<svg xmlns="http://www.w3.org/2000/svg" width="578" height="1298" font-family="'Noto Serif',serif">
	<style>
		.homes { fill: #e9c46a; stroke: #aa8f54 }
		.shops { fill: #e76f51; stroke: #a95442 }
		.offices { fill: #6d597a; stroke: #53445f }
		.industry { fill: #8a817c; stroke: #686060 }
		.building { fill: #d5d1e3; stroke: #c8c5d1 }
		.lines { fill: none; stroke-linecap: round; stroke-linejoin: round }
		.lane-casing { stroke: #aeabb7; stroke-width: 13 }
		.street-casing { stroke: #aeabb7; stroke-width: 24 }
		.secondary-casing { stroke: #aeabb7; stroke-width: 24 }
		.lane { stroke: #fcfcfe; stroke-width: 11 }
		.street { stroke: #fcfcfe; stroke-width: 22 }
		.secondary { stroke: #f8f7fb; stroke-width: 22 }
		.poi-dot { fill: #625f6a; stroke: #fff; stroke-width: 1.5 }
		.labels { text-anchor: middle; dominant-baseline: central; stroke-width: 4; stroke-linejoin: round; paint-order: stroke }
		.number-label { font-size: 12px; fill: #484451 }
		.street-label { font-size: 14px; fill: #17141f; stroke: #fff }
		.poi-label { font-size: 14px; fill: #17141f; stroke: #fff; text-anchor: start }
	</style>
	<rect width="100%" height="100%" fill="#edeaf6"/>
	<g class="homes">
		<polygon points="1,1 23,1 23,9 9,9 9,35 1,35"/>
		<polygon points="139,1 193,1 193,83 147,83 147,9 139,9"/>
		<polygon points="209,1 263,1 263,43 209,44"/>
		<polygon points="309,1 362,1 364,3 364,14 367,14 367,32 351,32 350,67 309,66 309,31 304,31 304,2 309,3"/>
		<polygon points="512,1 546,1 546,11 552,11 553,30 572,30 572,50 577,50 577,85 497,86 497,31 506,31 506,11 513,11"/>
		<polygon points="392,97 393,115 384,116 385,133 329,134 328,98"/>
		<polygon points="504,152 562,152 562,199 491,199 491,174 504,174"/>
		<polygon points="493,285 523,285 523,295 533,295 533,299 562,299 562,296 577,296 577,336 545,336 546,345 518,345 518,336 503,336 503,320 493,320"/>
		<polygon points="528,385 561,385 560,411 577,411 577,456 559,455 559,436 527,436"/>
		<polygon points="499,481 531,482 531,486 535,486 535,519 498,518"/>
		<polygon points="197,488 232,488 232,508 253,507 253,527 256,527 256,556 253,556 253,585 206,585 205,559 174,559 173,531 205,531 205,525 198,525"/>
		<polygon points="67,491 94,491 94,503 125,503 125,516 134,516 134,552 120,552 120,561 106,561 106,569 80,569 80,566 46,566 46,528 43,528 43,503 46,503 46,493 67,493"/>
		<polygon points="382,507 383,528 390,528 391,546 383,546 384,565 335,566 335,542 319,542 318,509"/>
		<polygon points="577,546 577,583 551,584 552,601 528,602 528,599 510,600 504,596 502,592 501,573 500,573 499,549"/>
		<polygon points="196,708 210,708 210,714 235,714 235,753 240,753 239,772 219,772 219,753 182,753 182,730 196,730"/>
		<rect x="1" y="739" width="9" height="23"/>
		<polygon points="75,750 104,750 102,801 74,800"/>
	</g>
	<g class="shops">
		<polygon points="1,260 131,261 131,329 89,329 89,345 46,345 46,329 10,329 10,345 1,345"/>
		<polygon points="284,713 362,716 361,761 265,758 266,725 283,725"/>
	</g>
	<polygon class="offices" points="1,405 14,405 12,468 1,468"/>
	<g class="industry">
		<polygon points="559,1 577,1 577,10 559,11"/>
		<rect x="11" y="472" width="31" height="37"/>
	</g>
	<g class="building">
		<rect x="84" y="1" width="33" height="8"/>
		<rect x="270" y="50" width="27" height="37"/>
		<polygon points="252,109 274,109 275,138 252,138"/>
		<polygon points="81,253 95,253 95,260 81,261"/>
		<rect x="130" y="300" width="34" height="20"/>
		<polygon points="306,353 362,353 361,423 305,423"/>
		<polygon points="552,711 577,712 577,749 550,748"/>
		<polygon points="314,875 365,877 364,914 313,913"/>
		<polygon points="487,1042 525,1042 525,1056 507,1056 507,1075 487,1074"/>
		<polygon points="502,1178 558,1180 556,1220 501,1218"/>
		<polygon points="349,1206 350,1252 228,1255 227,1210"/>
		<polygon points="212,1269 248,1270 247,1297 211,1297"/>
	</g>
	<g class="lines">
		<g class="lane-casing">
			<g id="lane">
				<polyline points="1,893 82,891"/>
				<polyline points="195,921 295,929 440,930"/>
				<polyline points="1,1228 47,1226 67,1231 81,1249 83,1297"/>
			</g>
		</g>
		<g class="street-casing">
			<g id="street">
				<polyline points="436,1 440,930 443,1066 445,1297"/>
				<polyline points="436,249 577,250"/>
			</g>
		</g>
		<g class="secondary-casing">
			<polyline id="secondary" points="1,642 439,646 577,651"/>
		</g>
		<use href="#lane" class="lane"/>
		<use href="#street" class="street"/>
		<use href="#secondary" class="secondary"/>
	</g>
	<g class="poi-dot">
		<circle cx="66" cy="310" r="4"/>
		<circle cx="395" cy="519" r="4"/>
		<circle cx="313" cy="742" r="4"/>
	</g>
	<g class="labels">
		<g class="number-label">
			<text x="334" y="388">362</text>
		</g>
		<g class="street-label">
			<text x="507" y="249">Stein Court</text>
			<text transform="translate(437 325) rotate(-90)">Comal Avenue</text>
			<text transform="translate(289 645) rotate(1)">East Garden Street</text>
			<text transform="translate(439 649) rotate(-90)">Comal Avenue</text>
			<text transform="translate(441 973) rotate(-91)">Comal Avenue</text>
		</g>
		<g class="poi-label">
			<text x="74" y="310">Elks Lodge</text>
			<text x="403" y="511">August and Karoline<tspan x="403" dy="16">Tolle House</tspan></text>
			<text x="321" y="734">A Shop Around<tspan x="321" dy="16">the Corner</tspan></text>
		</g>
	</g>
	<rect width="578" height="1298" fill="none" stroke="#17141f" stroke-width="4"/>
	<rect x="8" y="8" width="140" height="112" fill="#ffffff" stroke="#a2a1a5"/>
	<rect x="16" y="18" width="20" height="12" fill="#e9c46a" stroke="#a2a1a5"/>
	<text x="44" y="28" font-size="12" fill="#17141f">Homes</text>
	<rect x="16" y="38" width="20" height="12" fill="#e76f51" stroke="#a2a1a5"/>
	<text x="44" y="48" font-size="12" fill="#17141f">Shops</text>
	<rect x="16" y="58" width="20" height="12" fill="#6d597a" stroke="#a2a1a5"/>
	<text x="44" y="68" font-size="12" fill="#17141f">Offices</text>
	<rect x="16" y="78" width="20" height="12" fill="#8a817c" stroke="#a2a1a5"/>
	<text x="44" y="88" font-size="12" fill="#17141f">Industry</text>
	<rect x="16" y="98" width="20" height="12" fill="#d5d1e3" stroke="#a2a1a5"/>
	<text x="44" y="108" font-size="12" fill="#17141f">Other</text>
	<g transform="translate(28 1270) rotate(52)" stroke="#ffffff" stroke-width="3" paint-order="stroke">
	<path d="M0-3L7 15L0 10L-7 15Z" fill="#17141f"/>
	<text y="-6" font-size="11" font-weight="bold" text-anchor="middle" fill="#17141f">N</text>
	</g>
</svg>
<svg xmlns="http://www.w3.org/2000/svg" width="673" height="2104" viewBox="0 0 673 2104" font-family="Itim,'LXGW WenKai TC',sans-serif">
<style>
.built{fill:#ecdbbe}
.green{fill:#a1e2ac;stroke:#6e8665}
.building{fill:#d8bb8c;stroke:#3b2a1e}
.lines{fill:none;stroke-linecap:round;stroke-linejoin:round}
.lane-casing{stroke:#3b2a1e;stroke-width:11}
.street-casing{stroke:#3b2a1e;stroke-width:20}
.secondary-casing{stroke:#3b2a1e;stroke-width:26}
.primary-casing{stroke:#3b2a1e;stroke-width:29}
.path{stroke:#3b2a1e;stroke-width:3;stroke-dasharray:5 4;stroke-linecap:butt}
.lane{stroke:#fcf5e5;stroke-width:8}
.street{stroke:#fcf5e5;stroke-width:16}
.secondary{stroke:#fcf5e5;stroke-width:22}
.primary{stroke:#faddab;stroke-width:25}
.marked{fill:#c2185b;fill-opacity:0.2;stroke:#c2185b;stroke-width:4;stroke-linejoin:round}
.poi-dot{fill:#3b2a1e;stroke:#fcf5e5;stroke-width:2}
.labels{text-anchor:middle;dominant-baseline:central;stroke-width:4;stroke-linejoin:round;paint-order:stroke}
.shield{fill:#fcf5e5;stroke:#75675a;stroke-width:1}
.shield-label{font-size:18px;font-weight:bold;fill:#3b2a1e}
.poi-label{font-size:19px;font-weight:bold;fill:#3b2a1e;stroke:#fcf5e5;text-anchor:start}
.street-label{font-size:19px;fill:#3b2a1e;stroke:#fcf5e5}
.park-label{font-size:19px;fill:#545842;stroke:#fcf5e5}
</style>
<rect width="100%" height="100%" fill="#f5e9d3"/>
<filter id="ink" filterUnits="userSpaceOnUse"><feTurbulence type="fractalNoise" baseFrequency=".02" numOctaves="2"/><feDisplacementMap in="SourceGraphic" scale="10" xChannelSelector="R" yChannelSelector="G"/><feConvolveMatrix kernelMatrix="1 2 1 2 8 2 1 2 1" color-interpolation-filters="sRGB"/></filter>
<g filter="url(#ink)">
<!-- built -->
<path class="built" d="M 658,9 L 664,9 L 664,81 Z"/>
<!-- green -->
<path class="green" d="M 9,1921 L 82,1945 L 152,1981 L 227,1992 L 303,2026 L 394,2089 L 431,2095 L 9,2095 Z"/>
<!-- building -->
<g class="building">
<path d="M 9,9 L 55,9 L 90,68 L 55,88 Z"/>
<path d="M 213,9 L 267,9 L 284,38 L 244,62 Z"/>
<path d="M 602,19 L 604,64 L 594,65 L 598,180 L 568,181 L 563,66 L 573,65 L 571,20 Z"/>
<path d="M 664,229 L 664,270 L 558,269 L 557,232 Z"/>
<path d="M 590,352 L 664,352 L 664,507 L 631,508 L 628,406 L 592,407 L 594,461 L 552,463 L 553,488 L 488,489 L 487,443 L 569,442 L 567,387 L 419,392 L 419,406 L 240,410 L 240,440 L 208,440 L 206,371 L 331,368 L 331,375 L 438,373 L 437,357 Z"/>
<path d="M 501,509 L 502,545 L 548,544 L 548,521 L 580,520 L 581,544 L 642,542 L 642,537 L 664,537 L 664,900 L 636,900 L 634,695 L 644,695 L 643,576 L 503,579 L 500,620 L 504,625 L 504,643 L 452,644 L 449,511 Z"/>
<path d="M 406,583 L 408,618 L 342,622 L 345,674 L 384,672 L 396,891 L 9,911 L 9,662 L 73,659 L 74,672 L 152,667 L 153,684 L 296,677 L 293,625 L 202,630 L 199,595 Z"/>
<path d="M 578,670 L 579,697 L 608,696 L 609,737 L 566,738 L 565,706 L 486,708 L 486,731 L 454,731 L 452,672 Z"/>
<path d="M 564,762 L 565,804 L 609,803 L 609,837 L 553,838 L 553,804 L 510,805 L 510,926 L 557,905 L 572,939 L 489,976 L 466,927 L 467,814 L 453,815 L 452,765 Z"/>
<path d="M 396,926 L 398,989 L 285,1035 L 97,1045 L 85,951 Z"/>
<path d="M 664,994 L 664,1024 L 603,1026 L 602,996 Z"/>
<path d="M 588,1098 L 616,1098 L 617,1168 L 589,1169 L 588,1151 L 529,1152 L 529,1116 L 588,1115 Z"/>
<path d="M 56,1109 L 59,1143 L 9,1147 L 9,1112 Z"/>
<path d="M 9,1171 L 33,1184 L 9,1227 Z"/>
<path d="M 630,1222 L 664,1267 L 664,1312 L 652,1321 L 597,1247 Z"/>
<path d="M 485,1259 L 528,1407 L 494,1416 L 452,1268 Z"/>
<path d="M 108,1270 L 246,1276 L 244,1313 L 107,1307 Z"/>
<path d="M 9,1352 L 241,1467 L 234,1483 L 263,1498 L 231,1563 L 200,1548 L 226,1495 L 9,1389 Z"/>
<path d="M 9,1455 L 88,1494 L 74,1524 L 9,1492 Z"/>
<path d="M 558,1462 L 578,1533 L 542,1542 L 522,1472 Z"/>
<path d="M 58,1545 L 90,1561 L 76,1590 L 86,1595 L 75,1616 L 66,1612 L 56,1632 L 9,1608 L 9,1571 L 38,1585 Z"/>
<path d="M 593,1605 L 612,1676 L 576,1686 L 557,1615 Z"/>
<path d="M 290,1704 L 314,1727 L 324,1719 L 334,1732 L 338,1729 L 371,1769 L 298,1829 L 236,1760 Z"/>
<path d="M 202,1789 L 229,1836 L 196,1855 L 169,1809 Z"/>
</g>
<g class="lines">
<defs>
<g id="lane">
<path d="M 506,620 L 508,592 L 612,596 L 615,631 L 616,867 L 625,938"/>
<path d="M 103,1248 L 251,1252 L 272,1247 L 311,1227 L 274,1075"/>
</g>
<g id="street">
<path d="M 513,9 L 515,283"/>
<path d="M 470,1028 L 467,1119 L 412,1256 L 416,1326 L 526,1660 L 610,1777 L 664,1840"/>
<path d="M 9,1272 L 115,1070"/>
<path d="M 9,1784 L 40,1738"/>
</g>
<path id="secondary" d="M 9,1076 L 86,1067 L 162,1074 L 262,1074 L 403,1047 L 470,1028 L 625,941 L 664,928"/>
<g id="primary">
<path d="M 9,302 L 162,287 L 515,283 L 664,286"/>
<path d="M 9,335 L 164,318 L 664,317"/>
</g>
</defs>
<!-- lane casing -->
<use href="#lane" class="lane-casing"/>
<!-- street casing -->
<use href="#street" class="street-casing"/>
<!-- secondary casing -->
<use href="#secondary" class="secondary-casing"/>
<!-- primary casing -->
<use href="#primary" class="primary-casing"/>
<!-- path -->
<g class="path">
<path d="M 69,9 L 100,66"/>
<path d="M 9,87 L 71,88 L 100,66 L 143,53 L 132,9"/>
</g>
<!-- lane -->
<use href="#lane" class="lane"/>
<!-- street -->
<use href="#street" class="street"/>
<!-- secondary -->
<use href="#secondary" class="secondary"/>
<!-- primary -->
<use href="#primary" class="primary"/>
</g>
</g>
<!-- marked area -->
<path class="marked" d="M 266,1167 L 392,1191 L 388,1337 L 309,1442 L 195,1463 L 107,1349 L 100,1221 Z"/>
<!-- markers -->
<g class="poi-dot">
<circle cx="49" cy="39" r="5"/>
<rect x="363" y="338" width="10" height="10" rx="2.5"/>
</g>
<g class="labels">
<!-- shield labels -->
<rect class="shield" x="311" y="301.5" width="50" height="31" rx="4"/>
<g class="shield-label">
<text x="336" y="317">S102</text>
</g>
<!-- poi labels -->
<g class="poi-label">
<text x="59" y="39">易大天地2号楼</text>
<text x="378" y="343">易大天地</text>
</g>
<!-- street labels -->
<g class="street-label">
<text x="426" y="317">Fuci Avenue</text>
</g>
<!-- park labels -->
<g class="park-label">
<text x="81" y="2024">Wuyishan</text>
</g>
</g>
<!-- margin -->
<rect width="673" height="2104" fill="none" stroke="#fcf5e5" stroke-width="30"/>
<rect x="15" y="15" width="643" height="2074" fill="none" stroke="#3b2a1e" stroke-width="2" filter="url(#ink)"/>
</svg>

Prompt ▸ Using the entries above, give again exactly the lines from the line holding "#aeabb7; stroke-width: 13" through the line holding "#625f6a; stroke: #fff;". Include both end lines and nothing else.

Answer section ▸
		.lane-casing { stroke: #aeabb7; stroke-width: 13 }
		.street-casing { stroke: #aeabb7; stroke-width: 24 }
		.secondary-casing { stroke: #aeabb7; stroke-width: 24 }
		.lane { stroke: #fcfcfe; stroke-width: 11 }
		.street { stroke: #fcfcfe; stroke-width: 22 }
		.secondary { stroke: #f8f7fb; stroke-width: 22 }
		.poi-dot { fill: #625f6a; stroke: #fff; stroke-width: 1.5 }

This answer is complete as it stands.